Your goal: Among the records below, which lines contain the string "Pilar"? Report them.
(Beginning of Exercise materials)
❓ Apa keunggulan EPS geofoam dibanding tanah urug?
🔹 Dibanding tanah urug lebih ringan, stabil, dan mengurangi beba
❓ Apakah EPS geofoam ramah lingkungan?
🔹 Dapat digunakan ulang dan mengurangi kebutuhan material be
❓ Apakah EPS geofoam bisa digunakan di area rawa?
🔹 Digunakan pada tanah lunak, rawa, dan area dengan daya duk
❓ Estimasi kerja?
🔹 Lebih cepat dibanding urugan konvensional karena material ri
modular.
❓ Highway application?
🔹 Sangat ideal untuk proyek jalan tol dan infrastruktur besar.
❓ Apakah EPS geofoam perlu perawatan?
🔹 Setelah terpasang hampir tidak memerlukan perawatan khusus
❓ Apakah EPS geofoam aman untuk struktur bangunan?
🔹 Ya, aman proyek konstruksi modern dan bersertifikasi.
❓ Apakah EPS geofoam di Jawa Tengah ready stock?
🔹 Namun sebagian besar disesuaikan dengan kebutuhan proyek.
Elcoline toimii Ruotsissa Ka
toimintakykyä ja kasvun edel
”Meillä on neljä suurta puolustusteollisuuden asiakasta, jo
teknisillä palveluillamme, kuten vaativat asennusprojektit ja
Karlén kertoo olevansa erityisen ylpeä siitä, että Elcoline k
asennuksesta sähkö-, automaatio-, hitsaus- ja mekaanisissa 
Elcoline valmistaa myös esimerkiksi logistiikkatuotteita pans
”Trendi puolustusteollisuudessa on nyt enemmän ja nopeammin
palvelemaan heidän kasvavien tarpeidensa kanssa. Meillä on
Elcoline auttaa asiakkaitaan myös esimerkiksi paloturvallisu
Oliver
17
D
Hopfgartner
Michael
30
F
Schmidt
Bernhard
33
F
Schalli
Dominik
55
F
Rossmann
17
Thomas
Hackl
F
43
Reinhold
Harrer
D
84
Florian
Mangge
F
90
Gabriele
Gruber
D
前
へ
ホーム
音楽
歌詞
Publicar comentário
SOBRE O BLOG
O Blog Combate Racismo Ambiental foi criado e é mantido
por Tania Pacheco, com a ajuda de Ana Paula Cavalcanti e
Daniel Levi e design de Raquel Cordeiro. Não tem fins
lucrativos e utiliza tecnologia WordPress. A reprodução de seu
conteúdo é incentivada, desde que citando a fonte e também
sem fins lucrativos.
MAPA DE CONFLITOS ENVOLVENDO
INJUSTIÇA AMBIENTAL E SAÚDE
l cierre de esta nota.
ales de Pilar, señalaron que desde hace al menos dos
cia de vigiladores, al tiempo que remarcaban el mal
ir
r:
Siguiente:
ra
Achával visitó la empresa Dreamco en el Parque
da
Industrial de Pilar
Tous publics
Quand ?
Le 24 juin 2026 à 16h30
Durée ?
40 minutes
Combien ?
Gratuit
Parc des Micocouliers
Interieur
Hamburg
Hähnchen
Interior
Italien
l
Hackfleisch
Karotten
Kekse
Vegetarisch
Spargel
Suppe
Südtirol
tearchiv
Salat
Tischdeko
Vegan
(End of Exercise materials)
Answer section:
ales de Pilar, señalaron que desde hace al menos dos
Industrial de Pilar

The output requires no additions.